(Stored items)
|---|

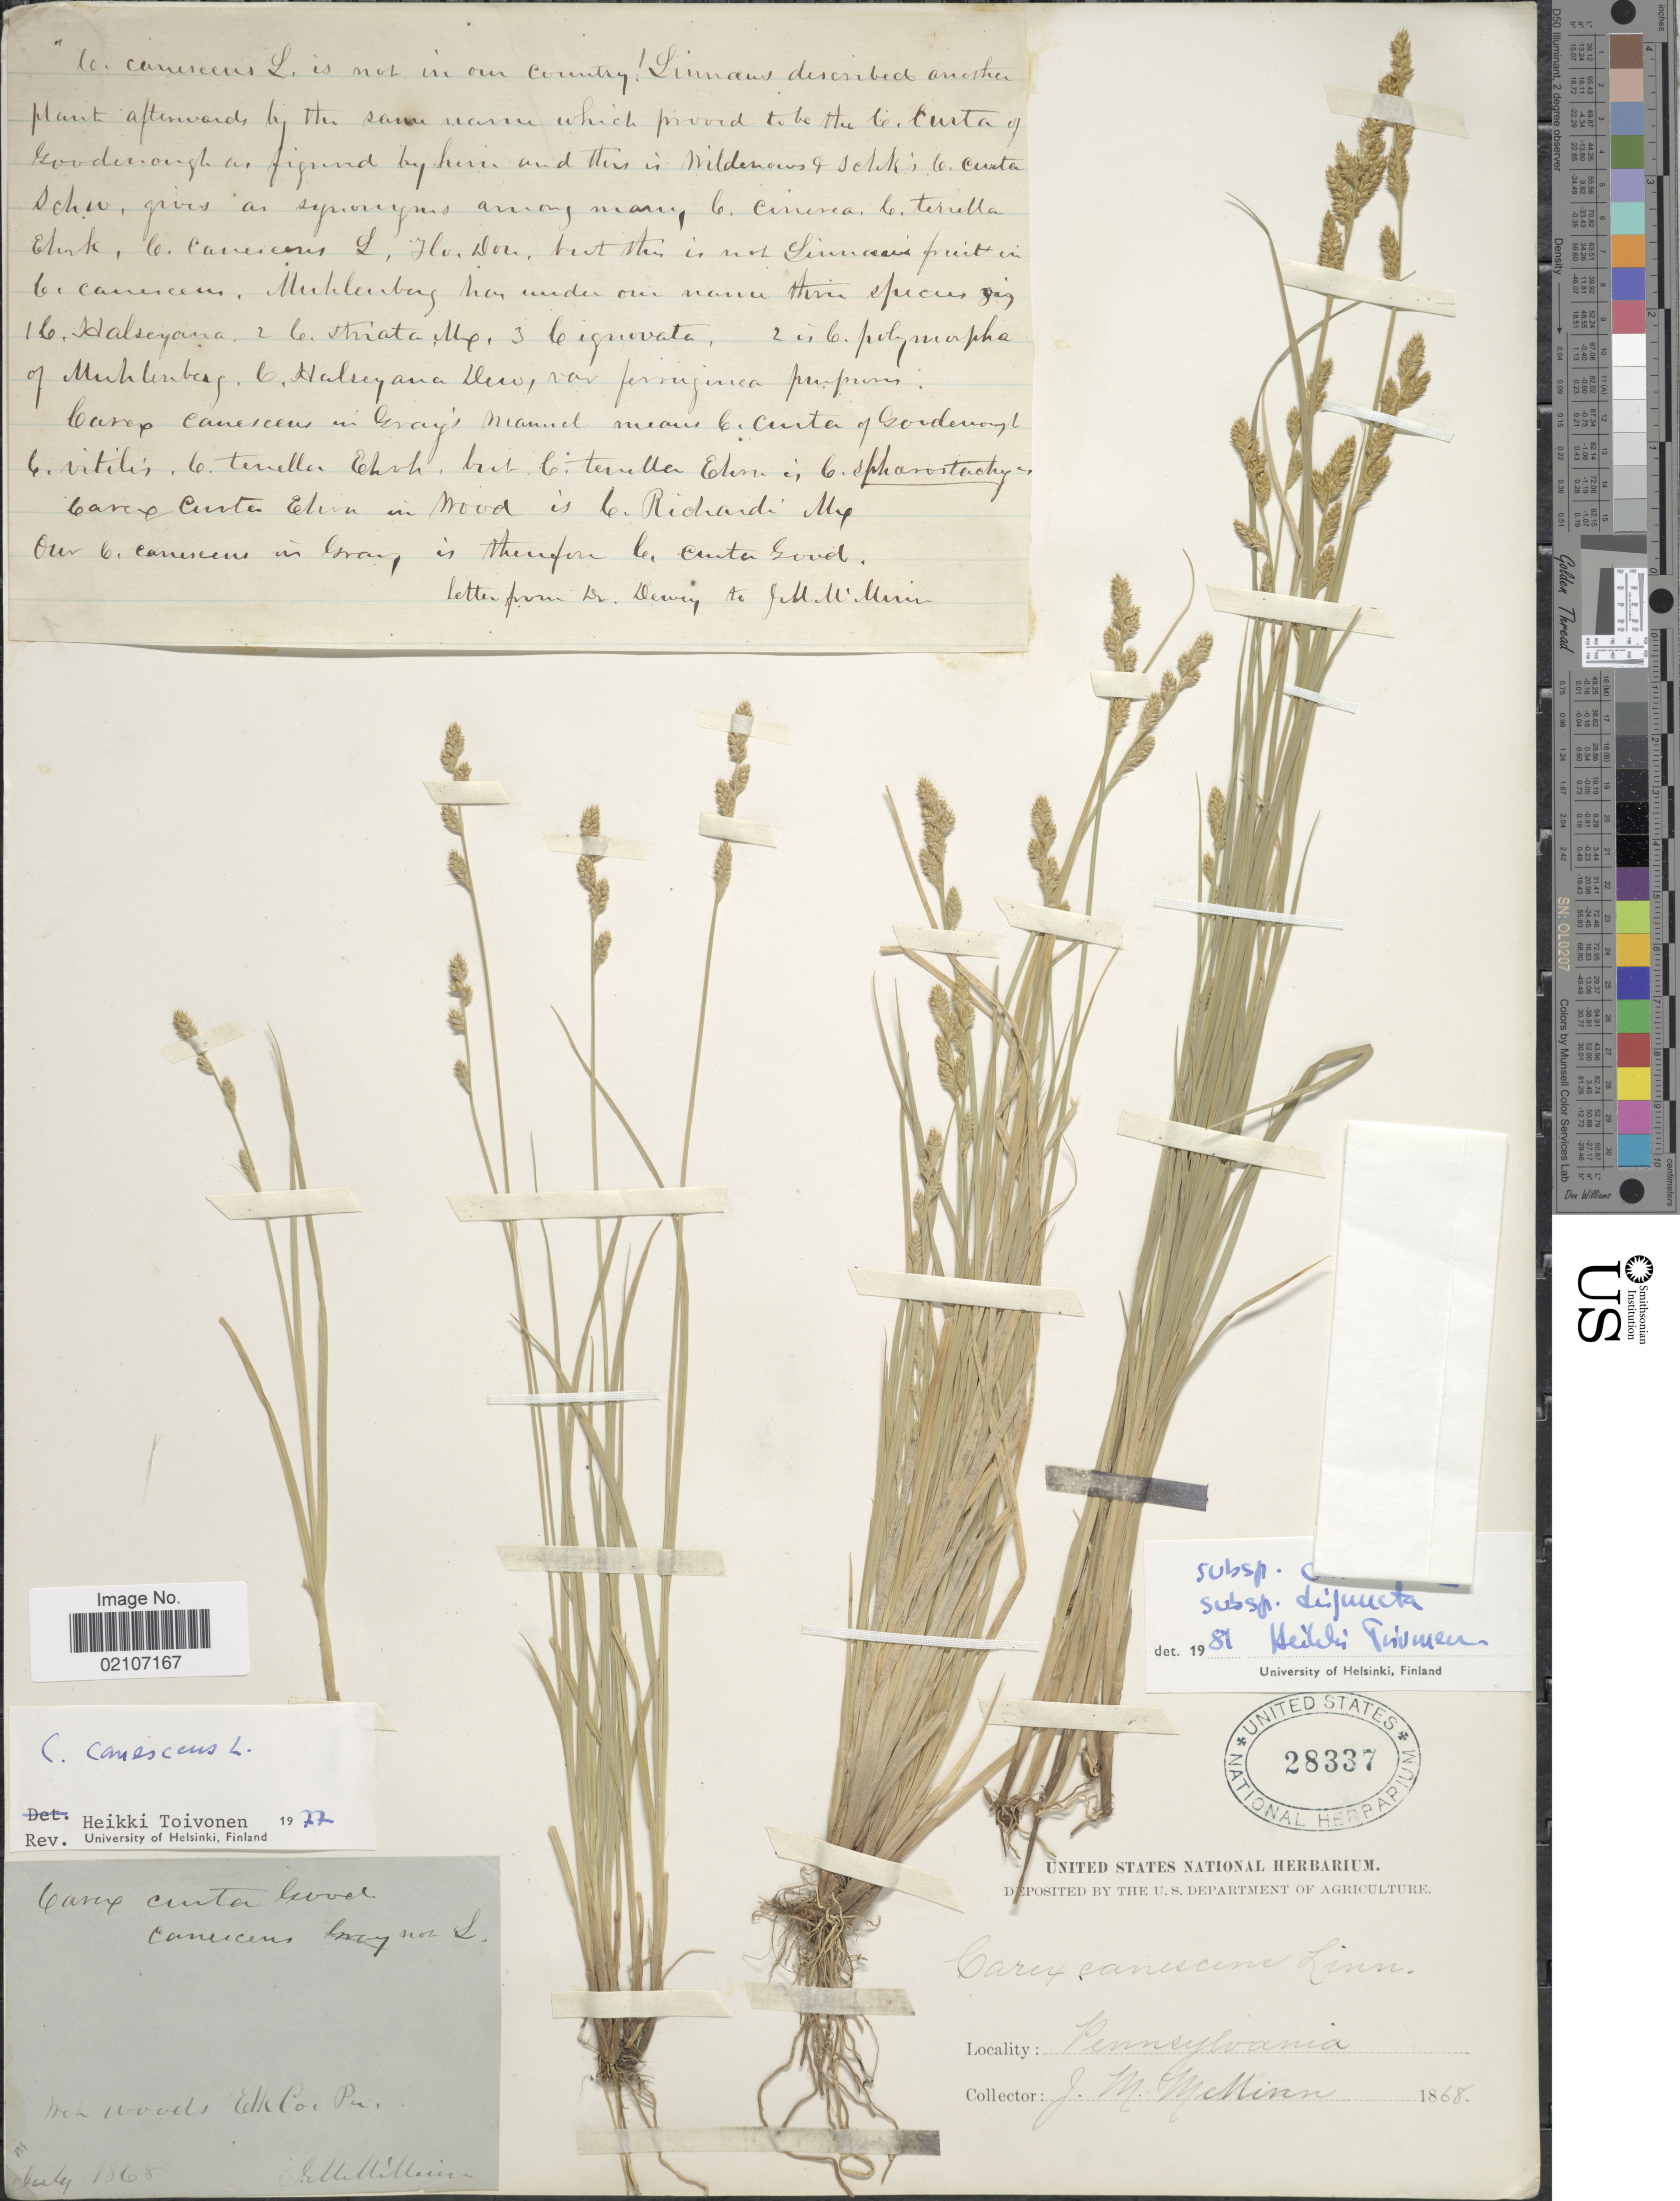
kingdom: Plantae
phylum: Tracheophyta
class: Liliopsida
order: Poales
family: Cyperaceae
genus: Carex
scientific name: Carex canescens var. disjuncta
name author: Fernald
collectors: J. McMinn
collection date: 1868-07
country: United States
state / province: Pennsylvania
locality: Elk Co.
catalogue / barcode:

|---|

Write out every line of the listing above word for word, leaving out the pictures.

kingdom: Plantae
phylum: Tracheophyta
class: Liliopsida
order: Poales
family: Cyperaceae
genus: Carex
scientific name: Carex canescens var. disjuncta
name author: Fernald
collectors: J. McMinn
collection date: 1868-07
country: United States
state / province: Pennsylvania
locality: Elk Co.
catalogue / barcode:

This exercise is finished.